Output Knowledge Created by This Message

This message creates several forms of output knowledge:

  1. Empirical negative results: Two optimization approaches are definitively ruled out for this specific hardware configuration. This is valuable knowledge that prevents future wasted effort — anyone optimizing speculative decoding on PCIe-connected Blackwell GPUs can skip these approaches.
  2. A documented performance baseline: The NCCL Ring baseline of ~82 tok/s (and the improved 89.5 tok/s baseline achieved by reducing --cuda-graph-max-bs from 512 to 128, discovered earlier in the segment) serves as the reference point for all future optimization attempts.
  3. A clear pivot direction: By marking these approaches as dead ends, the message implicitly signals that a different strategy is needed. In the subsequent messages ([msg 5204] through [msg 5206]), the assistant pivots to trying MSCCL++ and torch symmetric memory, and eventually the user proposes upgrading to CUDA 13 to unblock Blackwell-native optimizations.

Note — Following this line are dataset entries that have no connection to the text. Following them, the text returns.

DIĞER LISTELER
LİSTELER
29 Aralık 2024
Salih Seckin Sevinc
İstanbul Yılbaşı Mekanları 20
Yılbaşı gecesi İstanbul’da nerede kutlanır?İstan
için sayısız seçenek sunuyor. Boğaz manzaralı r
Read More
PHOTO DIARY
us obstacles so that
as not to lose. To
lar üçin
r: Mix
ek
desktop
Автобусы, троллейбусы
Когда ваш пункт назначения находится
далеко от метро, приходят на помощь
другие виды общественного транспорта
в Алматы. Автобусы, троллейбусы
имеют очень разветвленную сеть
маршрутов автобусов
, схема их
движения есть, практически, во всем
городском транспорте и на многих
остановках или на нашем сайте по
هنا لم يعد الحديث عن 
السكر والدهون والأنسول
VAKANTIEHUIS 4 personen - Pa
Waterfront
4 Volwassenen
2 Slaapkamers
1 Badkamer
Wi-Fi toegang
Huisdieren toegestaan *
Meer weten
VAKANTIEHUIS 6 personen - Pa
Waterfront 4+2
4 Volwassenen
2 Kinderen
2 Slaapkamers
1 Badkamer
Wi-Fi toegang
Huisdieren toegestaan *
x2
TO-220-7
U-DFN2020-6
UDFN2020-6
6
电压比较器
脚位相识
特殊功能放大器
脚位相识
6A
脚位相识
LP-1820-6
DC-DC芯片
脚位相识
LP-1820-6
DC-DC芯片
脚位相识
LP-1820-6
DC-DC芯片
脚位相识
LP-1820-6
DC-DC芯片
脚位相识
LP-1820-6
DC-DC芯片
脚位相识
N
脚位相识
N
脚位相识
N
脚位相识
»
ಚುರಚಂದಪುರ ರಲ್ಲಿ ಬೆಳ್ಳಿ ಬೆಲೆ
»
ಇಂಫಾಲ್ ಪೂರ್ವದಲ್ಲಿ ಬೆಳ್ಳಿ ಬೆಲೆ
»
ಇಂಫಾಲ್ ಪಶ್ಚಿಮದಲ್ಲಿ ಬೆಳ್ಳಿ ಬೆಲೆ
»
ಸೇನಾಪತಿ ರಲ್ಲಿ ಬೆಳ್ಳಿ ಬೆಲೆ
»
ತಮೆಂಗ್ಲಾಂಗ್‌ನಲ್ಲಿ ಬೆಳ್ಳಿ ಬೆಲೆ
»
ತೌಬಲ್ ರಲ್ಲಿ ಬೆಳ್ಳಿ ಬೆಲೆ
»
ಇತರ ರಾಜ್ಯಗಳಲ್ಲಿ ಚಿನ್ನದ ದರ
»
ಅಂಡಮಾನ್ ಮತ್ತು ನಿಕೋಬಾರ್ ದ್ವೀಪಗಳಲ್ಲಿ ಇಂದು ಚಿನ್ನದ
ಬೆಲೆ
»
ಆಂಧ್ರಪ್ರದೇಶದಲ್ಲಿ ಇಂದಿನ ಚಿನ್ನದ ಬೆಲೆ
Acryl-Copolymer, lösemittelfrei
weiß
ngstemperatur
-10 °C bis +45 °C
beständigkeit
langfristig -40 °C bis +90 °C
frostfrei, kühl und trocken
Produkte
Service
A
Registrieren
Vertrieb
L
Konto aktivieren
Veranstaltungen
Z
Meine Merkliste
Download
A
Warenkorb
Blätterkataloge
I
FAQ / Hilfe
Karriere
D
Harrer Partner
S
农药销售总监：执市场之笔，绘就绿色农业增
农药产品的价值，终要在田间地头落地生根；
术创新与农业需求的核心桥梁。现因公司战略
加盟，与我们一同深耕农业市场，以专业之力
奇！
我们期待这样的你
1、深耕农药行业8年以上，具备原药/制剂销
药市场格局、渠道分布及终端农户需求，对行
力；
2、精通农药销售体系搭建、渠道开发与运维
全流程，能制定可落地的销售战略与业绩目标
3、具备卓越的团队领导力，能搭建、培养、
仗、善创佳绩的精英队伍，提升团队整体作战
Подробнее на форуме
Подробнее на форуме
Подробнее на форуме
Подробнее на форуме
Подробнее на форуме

The Thinking Process Visible in the Reasoning

The assistant's thinking process in this message is concise but revealing. The use of the phrase "DEAD END" in all caps, followed by a parenthetical explanation of why each approach failed, shows a pattern of systematic scientific reasoning: hypothesis → experiment → result → root cause analysis → documentation.

The decision to include the specific performance number ("38 tok/s, 2x slower than NCCL") rather than a vague "didn't work" is telling. It demonstrates that the assistant treats optimization as a quantitative discipline where "worse" is not sufficient — you need to know how much worse and why.

The third todo item — "Disable custom AR, restore sitecustomize.py, verify baseline still works at 82 tok/s" — reveals another layer of the thinking process: before moving on to the next optimization approach, the assistant recognizes the need to restore the system to a known-good state. This is a crucial scientific discipline. The custom allreduce experiment involved patching SGLang source files and modifying environment variables. If those changes were left in place, they could contaminate subsequent experiments. The assistant explicitly plans to undo all experimental changes and re-verify the baseline before proceeding.

This message, brief as it is, captures a moment of intellectual honesty in the optimization process. Not every approach works. Not every hypothesis is confirmed. The ability to recognize a dead end, document it clearly, and move on without sunk-cost fallacy is one of the most important skills in systems optimization — and this todowrite message is a perfect artifact of that discipline in action.